RISING living costs increasing the pressure on household finances in the wake of the Brexit vote are being blamed for inflation reaching its highest level in nearly four years in May.

The Office for National Statistics (ONS) said Consumer Prices Index (CPI) inflation reached 2.9 per cent last month, up from 2.7 per cent in April and the highest level since June 2013.

Economists had been expecting inflation to remain at 2.7 per cent.

The figures laid bare the squeeze on domestic finances as inflation outstrips wages, with CPI being sent soaring as the Brexit-hit pound pushed up the price of imported goods and energy. More expensive foreign package holidays and imported computer games also helped push inflation.

Wage increases have not kept up with rising prices.

The most recent ONS data showed that average weekly earnings excluding bonuses increased by 2.1 per cent in the three months to March. Earnings data for the three months to April will be released today.

Business leaders said it reinforced their case for a temporary reduction in VAT.

Liz Cameron, chief executive of Scottish Chambers of Commerce (SCC), said: “This is an early warning sign that there is a real threat to our economy from a decline in consumer spending power. Although the political situation at Westminster has not yet fully settled down following last week’s General Election, the continued elevated rate of inflation above the Government target of two per cent calls for urgent action to address the impact this is having on businesses and consumers.
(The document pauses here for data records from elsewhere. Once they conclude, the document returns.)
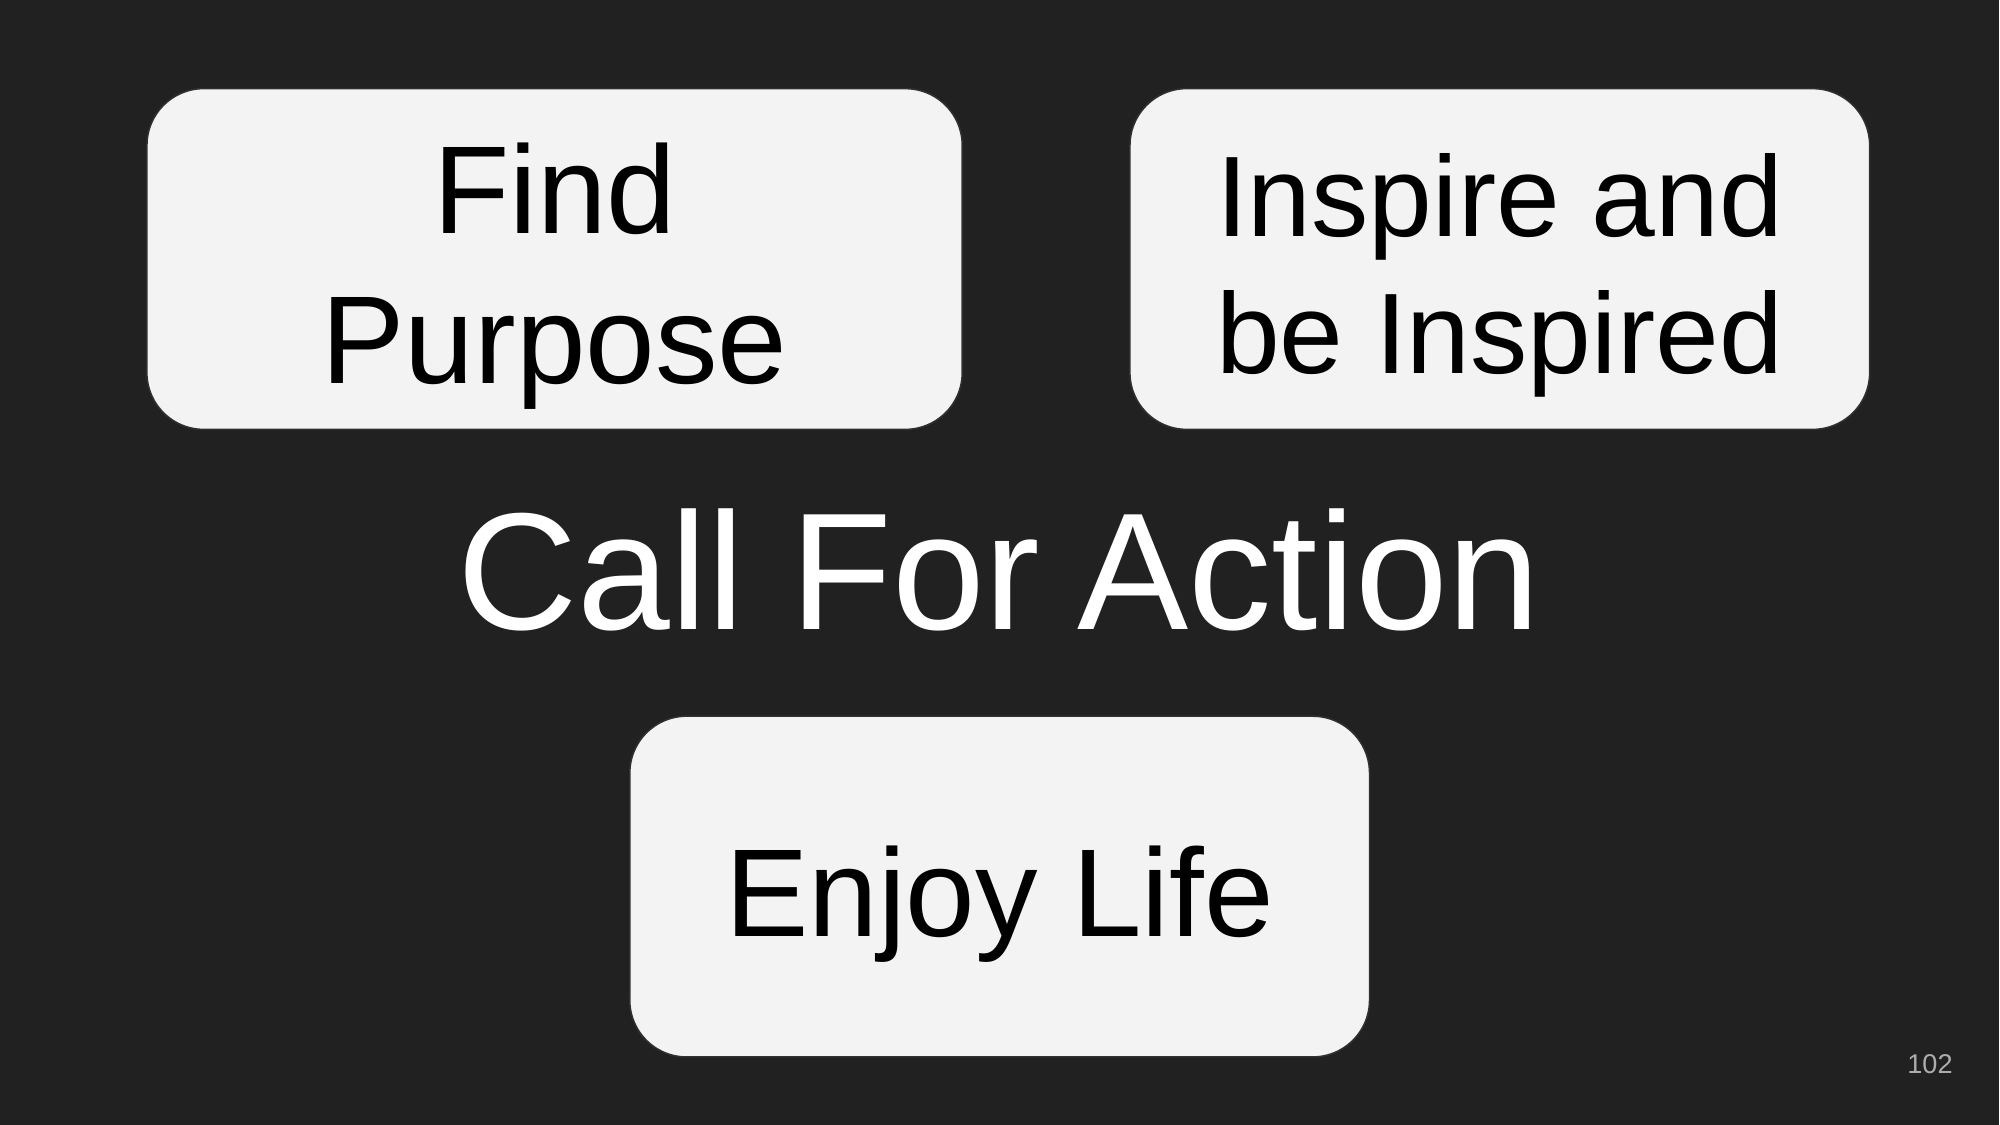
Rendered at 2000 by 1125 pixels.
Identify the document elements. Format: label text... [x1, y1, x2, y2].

text_box Inspire and be Inspired [1129, 88, 1870, 430]
text_box Enjoy Life [629, 716, 1370, 1057]
title Call For Action [68, 470, 1932, 655]
text_box Find Purpose [146, 88, 963, 430]
slide_number ‹#› [1852, 1019, 1973, 1106]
“At the time of the financial crisis and recession in 2008-09, the UK Government reduced VAT on a temporary basis in order to bolster consumer demand and it is time that such a move was considered again to give people the confidence to spend and to reduce the pressures on business margins. Everything must be done to maintain consumer confidence in these uncertain times to provide a route to business growth and economic prosperity.”